What the task asks
Which lines in the data below contain the word "listrik"? Pull each of them out.

Exercise materials
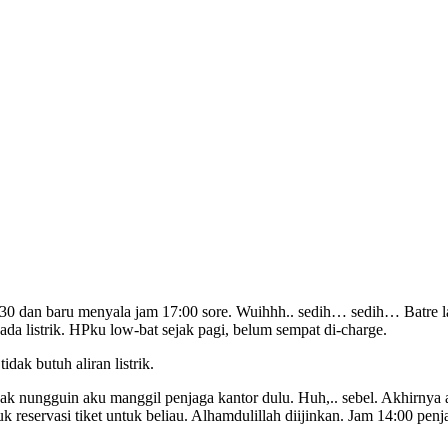
m 9:30 dan baru menyala jam 17:00 sore. Wuihhh.. sedih… sedih… Batre 
da listrik. HPku low-bat sejak pagi, belum sempat di-charge.
dak butuh aliran listrik.
ak nungguin aku manggil penjaga kantor dulu. Huh,.. sebel. Akhirnya 
k reservasi tiket untuk beliau. Alhamdulillah diijinkan. Jam 14:00 penj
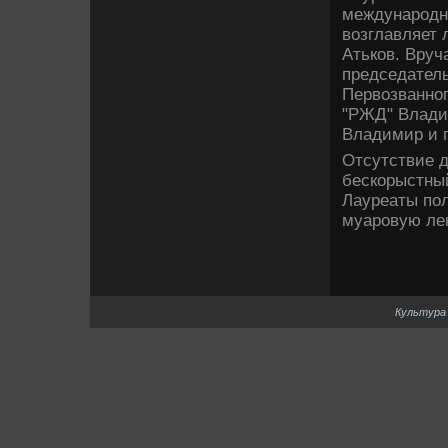
международн
возглавляет 
Атьков. Вруч
председатель
Первозванног
"РЖД" Влади
Владимир и г
Отсутствие д
бескорыстный
Лауреаты пол
муаровую лен
Культура 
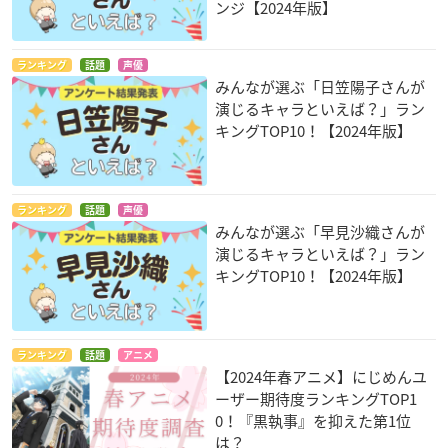
ンジ【2024年版】
ランキング
話題
声優
みんなが選ぶ「日笠陽子さんが
演じるキャラといえば？」ラン
キングTOP10！【2024年版】
ランキング
話題
声優
みんなが選ぶ「早見沙織さんが
演じるキャラといえば？」ラン
キングTOP10！【2024年版】
ランキング
話題
アニメ
【2024年春アニメ】にじめんユ
ーザー期待度ランキングTOP1
0！『黒執事』を抑えた第1位
は？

Solution
da listrik. HPku low-bat sejak pagi, belum sempat di-charge.
dak butuh aliran listrik.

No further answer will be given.